### What you are asked to do
Nothing in the records should change; write them all out exactly.

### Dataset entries

==============================

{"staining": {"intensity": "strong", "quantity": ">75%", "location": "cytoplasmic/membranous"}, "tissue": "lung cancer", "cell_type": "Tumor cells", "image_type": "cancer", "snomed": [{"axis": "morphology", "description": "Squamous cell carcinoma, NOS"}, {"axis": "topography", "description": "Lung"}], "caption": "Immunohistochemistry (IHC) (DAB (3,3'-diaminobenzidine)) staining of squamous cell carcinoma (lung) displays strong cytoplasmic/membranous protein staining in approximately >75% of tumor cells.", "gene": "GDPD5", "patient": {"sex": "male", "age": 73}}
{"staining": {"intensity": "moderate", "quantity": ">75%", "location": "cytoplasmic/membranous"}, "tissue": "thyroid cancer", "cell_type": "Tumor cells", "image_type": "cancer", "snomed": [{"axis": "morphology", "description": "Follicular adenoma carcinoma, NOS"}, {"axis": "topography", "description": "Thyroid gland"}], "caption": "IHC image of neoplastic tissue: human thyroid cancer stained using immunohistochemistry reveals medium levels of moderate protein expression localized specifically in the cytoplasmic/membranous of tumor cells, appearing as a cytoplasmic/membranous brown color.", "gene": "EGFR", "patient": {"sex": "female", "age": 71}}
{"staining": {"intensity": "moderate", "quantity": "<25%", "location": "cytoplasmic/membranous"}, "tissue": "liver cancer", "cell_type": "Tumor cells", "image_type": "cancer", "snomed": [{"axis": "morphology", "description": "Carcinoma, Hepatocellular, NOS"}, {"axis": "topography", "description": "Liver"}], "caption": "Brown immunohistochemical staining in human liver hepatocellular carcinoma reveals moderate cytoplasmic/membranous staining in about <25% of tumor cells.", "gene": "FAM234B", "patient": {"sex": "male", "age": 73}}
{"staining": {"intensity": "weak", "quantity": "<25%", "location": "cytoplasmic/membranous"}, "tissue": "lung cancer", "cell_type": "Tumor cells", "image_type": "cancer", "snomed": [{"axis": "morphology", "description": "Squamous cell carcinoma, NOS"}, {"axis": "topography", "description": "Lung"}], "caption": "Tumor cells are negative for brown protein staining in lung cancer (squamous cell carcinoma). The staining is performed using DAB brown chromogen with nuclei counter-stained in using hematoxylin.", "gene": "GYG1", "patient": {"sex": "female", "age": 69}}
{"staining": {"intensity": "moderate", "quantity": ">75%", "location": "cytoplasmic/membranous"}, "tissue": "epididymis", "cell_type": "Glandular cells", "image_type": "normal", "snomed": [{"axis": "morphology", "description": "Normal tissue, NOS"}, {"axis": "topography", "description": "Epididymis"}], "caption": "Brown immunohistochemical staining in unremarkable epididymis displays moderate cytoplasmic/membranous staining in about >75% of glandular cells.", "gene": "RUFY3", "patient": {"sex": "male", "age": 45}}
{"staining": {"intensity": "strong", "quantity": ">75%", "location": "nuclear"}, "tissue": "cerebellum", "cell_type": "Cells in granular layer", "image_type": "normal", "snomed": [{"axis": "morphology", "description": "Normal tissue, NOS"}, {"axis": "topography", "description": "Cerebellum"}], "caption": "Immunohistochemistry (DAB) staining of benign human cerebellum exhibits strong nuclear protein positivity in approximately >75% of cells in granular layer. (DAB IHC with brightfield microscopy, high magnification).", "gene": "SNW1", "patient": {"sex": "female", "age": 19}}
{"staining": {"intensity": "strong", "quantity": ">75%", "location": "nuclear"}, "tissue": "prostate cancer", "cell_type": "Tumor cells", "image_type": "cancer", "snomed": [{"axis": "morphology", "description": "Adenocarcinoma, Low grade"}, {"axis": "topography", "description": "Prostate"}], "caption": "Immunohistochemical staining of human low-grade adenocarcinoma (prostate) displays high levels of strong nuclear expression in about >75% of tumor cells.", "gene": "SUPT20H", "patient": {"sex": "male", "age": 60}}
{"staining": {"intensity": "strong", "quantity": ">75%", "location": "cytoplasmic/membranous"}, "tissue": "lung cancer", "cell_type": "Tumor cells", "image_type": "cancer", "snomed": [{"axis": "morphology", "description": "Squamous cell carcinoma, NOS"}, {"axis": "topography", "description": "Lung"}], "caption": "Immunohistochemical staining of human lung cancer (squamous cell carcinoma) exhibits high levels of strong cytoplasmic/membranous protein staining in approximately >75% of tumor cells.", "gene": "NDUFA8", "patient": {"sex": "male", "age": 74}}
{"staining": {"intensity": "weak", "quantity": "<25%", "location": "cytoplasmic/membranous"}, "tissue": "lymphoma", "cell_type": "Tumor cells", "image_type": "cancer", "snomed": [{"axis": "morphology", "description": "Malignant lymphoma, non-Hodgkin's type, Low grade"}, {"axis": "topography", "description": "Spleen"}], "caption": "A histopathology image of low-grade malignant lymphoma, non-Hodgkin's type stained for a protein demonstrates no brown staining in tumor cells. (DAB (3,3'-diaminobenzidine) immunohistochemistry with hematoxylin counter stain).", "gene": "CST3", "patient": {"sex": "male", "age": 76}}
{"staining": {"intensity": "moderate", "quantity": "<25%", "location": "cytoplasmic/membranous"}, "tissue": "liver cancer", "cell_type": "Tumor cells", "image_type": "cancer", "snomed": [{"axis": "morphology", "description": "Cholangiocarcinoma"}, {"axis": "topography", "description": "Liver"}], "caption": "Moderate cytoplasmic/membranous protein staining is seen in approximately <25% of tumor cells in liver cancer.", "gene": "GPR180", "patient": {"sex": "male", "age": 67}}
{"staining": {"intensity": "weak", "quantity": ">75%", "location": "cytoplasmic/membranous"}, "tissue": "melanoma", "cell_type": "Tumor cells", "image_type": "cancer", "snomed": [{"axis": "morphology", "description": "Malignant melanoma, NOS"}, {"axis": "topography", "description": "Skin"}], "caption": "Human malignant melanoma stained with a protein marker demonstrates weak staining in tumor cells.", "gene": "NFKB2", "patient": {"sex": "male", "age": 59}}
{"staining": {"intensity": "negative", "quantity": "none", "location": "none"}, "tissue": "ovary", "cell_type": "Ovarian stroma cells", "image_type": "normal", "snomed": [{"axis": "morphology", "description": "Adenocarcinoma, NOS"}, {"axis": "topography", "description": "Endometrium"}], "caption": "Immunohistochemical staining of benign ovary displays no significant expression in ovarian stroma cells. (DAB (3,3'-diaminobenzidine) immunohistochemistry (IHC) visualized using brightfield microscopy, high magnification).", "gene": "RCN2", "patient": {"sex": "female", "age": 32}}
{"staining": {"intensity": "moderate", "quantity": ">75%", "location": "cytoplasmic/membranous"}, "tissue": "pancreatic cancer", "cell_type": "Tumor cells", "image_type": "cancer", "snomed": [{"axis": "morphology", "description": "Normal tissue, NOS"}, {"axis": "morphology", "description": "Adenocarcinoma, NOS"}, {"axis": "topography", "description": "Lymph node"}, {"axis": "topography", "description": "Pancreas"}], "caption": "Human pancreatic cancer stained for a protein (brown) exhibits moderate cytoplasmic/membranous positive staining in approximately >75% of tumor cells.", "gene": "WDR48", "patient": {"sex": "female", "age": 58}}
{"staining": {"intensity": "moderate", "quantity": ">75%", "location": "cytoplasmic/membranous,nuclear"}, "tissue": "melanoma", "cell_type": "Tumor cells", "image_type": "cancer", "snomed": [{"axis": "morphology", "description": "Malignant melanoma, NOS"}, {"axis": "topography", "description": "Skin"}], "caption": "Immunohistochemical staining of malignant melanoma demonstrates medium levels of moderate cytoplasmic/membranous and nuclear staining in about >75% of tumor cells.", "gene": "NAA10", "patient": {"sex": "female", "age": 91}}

==============================

### Written solution
{"staining": {"intensity": "strong", "quantity": ">75%", "location": "cytoplasmic/membranous"}, "tissue": "lung cancer", "cell_type": "Tumor cells", "image_type": "cancer", "snomed": [{"axis": "morphology", "description": "Squamous cell carcinoma, NOS"}, {"axis": "topography", "description": "Lung"}], "caption": "Immunohistochemistry (IHC) (DAB (3,3'-diaminobenzidine)) staining of squamous cell carcinoma (lung) displays strong cytoplasmic/membranous protein staining in approximately >75% of tumor cells.", "gene": "GDPD5", "patient": {"sex": "male", "age": 73}}
{"staining": {"intensity": "moderate", "quantity": ">75%", "location": "cytoplasmic/membranous"}, "tissue": "thyroid cancer", "cell_type": "Tumor cells", "image_type": "cancer", "snomed": [{"axis": "morphology", "description": "Follicular adenoma carcinoma, NOS"}, {"axis": "topography", "description": "Thyroid gland"}], "caption": "IHC image of neoplastic tissue: human thyroid cancer stained using immunohistochemistry reveals medium levels of moderate protein expression localized specifically in the cytoplasmic/membranous of tumor cells, appearing as a cytoplasmic/membranous brown color.", "gene": "EGFR", "patient": {"sex": "female", "age": 71}}
{"staining": {"intensity": "moderate", "quantity": "<25%", "location": "cytoplasmic/membranous"}, "tissue": "liver cancer", "cell_type": "Tumor cells", "image_type": "cancer", "snomed": [{"axis": "morphology", "description": "Carcinoma, Hepatocellular, NOS"}, {"axis": "topography", "description": "Liver"}], "caption": "Brown immunohistochemical staining in human liver hepatocellular carcinoma reveals moderate cytoplasmic/membranous staining in about <25% of tumor cells.", "gene": "FAM234B", "patient": {"sex": "male", "age": 73}}
{"staining": {"intensity": "weak", "quantity": "<25%", "location": "cytoplasmic/membranous"}, "tissue": "lung cancer", "cell_type": "Tumor cells", "image_type": "cancer", "snomed": [{"axis": "morphology", "description": "Squamous cell carcinoma, NOS"}, {"axis": "topography", "description": "Lung"}], "caption": "Tumor cells are negative for brown protein staining in lung cancer (squamous cell carcinoma). The staining is performed using DAB brown chromogen with nuclei counter-stained in using hematoxylin.", "gene": "GYG1", "patient": {"sex": "female", "age": 69}}
{"staining": {"intensity": "moderate", "quantity": ">75%", "location": "cytoplasmic/membranous"}, "tissue": "epididymis", "cell_type": "Glandular cells", "image_type": "normal", "snomed": [{"axis": "morphology", "description": "Normal tissue, NOS"}, {"axis": "topography", "description": "Epididymis"}], "caption": "Brown immunohistochemical staining in unremarkable epididymis displays moderate cytoplasmic/membranous staining in about >75% of glandular cells.", "gene": "RUFY3", "patient": {"sex": "male", "age": 45}}
{"staining": {"intensity": "strong", "quantity": ">75%", "location": "nuclear"}, "tissue": "cerebellum", "cell_type": "Cells in granular layer", "image_type": "normal", "snomed": [{"axis": "morphology", "description": "Normal tissue, NOS"}, {"axis": "topography", "description": "Cerebellum"}], "caption": "Immunohistochemistry (DAB) staining of benign human cerebellum exhibits strong nuclear protein positivity in approximately >75% of cells in granular layer. (DAB IHC with brightfield microscopy, high magnification).", "gene": "SNW1", "patient": {"sex": "female", "age": 19}}
{"staining": {"intensity": "strong", "quantity": ">75%", "location": "nuclear"}, "tissue": "prostate cancer", "cell_type": "Tumor cells", "image_type": "cancer", "snomed": [{"axis": "morphology", "description": "Adenocarcinoma, Low grade"}, {"axis": "topography", "description": "Prostate"}], "caption": "Immunohistochemical staining of human low-grade adenocarcinoma (prostate) displays high levels of strong nuclear expression in about >75% of tumor cells.", "gene": "SUPT20H", "patient": {"sex": "male", "age": 60}}
{"staining": {"intensity": "strong", "quantity": ">75%", "location": "cytoplasmic/membranous"}, "tissue": "lung cancer", "cell_type": "Tumor cells", "image_type": "cancer", "snomed": [{"axis": "morphology", "description": "Squamous cell carcinoma, NOS"}, {"axis": "topography", "description": "Lung"}], "caption": "Immunohistochemical staining of human lung cancer (squamous cell carcinoma) exhibits high levels of strong cytoplasmic/membranous protein staining in approximately >75% of tumor cells.", "gene": "NDUFA8", "patient": {"sex": "male", "age": 74}}
{"staining": {"intensity": "weak", "quantity": "<25%", "location": "cytoplasmic/membranous"}, "tissue": "lymphoma", "cell_type": "Tumor cells", "image_type": "cancer", "snomed": [{"axis": "morphology", "description": "Malignant lymphoma, non-Hodgkin's type, Low grade"}, {"axis": "topography", "description": "Spleen"}], "caption": "A histopathology image of low-grade malignant lymphoma, non-Hodgkin's type stained for a protein demonstrates no brown staining in tumor cells. (DAB (3,3'-diaminobenzidine) immunohistochemistry with hematoxylin counter stain).", "gene": "CST3", "patient": {"sex": "male", "age": 76}}
{"staining": {"intensity": "moderate", "quantity": "<25%", "location": "cytoplasmic/membranous"}, "tissue": "liver cancer", "cell_type": "Tumor cells", "image_type": "cancer", "snomed": [{"axis": "morphology", "description": "Cholangiocarcinoma"}, {"axis": "topography", "description": "Liver"}], "caption": "Moderate cytoplasmic/membranous protein staining is seen in approximately <25% of tumor cells in liver cancer.", "gene": "GPR180", "patient": {"sex": "male", "age": 67}}
{"staining": {"intensity": "weak", "quantity": ">75%", "location": "cytoplasmic/membranous"}, "tissue": "melanoma", "cell_type": "Tumor cells", "image_type": "cancer", "snomed": [{"axis": "morphology", "description": "Malignant melanoma, NOS"}, {"axis": "topography", "description": "Skin"}], "caption": "Human malignant melanoma stained with a protein marker demonstrates weak staining in tumor cells.", "gene": "NFKB2", "patient": {"sex": "male", "age": 59}}
{"staining": {"intensity": "negative", "quantity": "none", "location": "none"}, "tissue": "ovary", "cell_type": "Ovarian stroma cells", "image_type": "normal", "snomed": [{"axis": "morphology", "description": "Adenocarcinoma, NOS"}, {"axis": "topography", "description": "Endometrium"}], "caption": "Immunohistochemical staining of benign ovary displays no significant expression in ovarian stroma cells. (DAB (3,3'-diaminobenzidine) immunohistochemistry (IHC) visualized using brightfield microscopy, high magnification).", "gene": "RCN2", "patient": {"sex": "female", "age": 32}}
{"staining": {"intensity": "moderate", "quantity": ">75%", "location": "cytoplasmic/membranous"}, "tissue": "pancreatic cancer", "cell_type": "Tumor cells", "image_type": "cancer", "snomed": [{"axis": "morphology", "description": "Normal tissue, NOS"}, {"axis": "morphology", "description": "Adenocarcinoma, NOS"}, {"axis": "topography", "description": "Lymph node"}, {"axis": "topography", "description": "Pancreas"}], "caption": "Human pancreatic cancer stained for a protein (brown) exhibits moderate cytoplasmic/membranous positive staining in approximately >75% of tumor cells.", "gene": "WDR48", "patient": {"sex": "female", "age": 58}}
{"staining": {"intensity": "moderate", "quantity": ">75%", "location": "cytoplasmic/membranous,nuclear"}, "tissue": "melanoma", "cell_type": "Tumor cells", "image_type": "cancer", "snomed": [{"axis": "morphology", "description": "Malignant melanoma, NOS"}, {"axis": "topography", "description": "Skin"}], "caption": "Immunohistochemical staining of malignant melanoma demonstrates medium levels of moderate cytoplasmic/membranous and nuclear staining in about >75% of tumor cells.", "gene": "NAA10", "patient": {"sex": "female", "age": 91}}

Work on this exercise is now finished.